What does the function prune2() do?

Open zhaokang0826 opened this issue 7 years ago • 1 comments

From the wiki, I know the function prune2() is to improve online search speed. But when I read the code, I do not know what happened, and how does the function improve online search speed? Can you give more details?

Jun 21 '18 11:06 zhaokang0826

I don't recommend work upon prune2 or trying to understand it as the code hasn't been touched or used for long.

The idea is to speedup searching process by making the graph smaller. Recall that during search, when we arrive upon a point (graph node), we visit all it's neighbors. So the less neighbors we have the faster we become (and most times also less accurate). The original graph is a regular one, in that all nodes have the same number (M) of neighbors. Because the local geometry is very different from point to point in a high-dimensional space, it's not hard to imagine all those M neighbors are not equally useful in all cases. Prune2 tries to exploit this idea, and remove the neighbors that are less useful in generating better k-NN approximations.

More specifically, prune2 tries to compute a subgraph G' of the orignal graph G of the same nodes, such that immediate neighbors in G are separated by at most 1 extra step in G'. In other words, if B is A's neighbor in G, then either B is A's neighbor in G' or B is A's neighbor C's neighbor in G'.

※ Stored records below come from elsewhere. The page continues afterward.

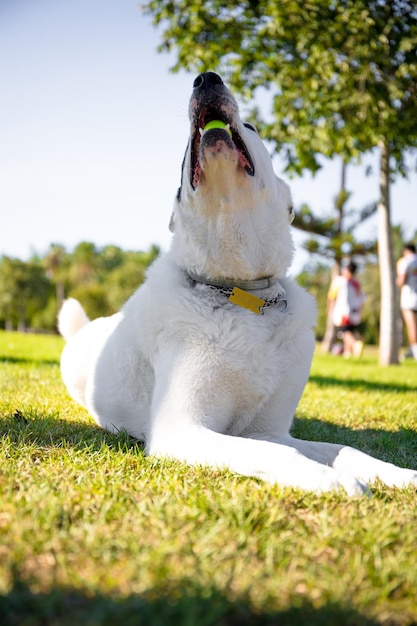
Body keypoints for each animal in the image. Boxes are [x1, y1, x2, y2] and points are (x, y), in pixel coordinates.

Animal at [59, 72, 416, 492]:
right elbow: (276, 454)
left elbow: (345, 450)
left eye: (252, 127)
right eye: (185, 151)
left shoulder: (269, 430)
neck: (239, 291)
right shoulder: (183, 428)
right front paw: (328, 478)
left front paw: (397, 473)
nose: (206, 78)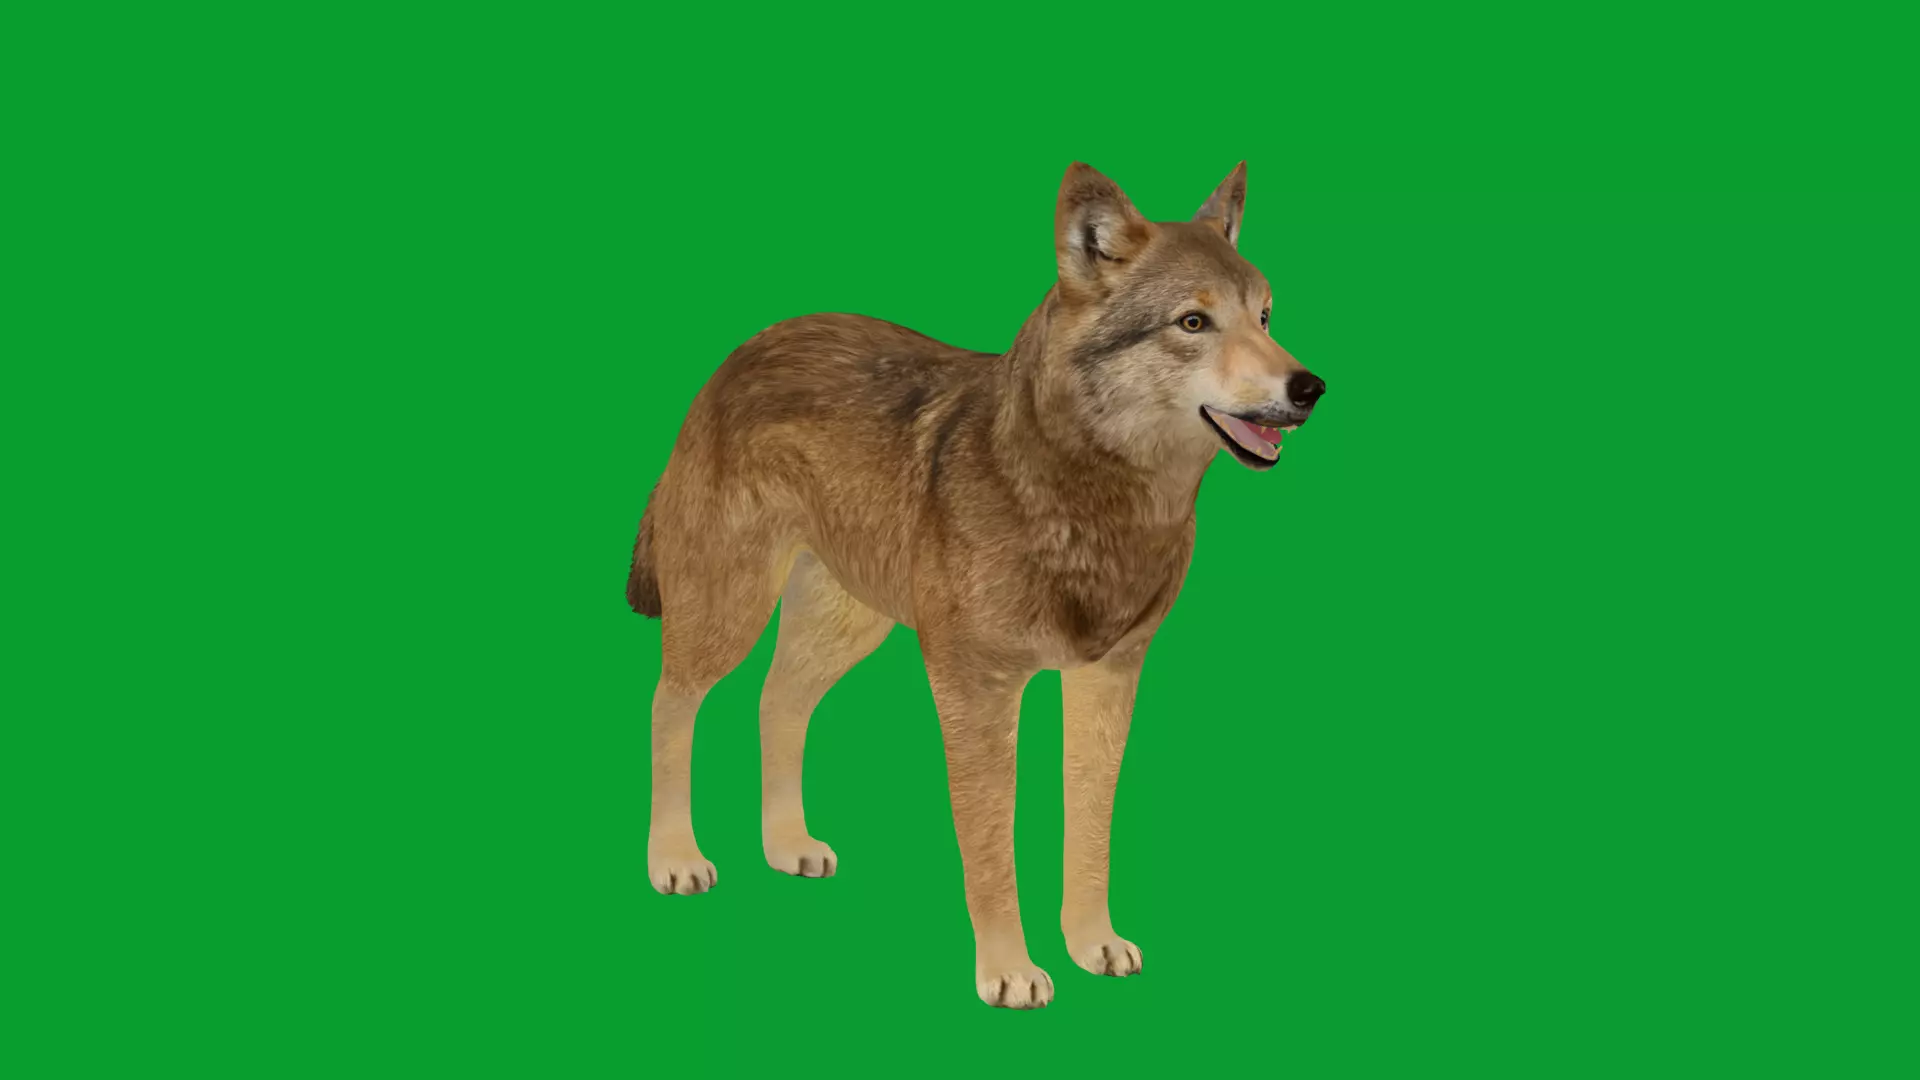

Say we are at A, and say if B is a close neighbor to our query that would make an improvement of the current results. With graph G, B is found without any problem. We have reason to believe that because both B and A (by the fact that it has been visited at all) are both near neighbors to the query, their common neighbor C might well be a near neighbor to the query, too, and is likely to have been visited or will be visited in the future. Once C is reached, B will be reached, too, and we don't miss any information by pruning B.

Jun 22 '18 21:06 aaalgo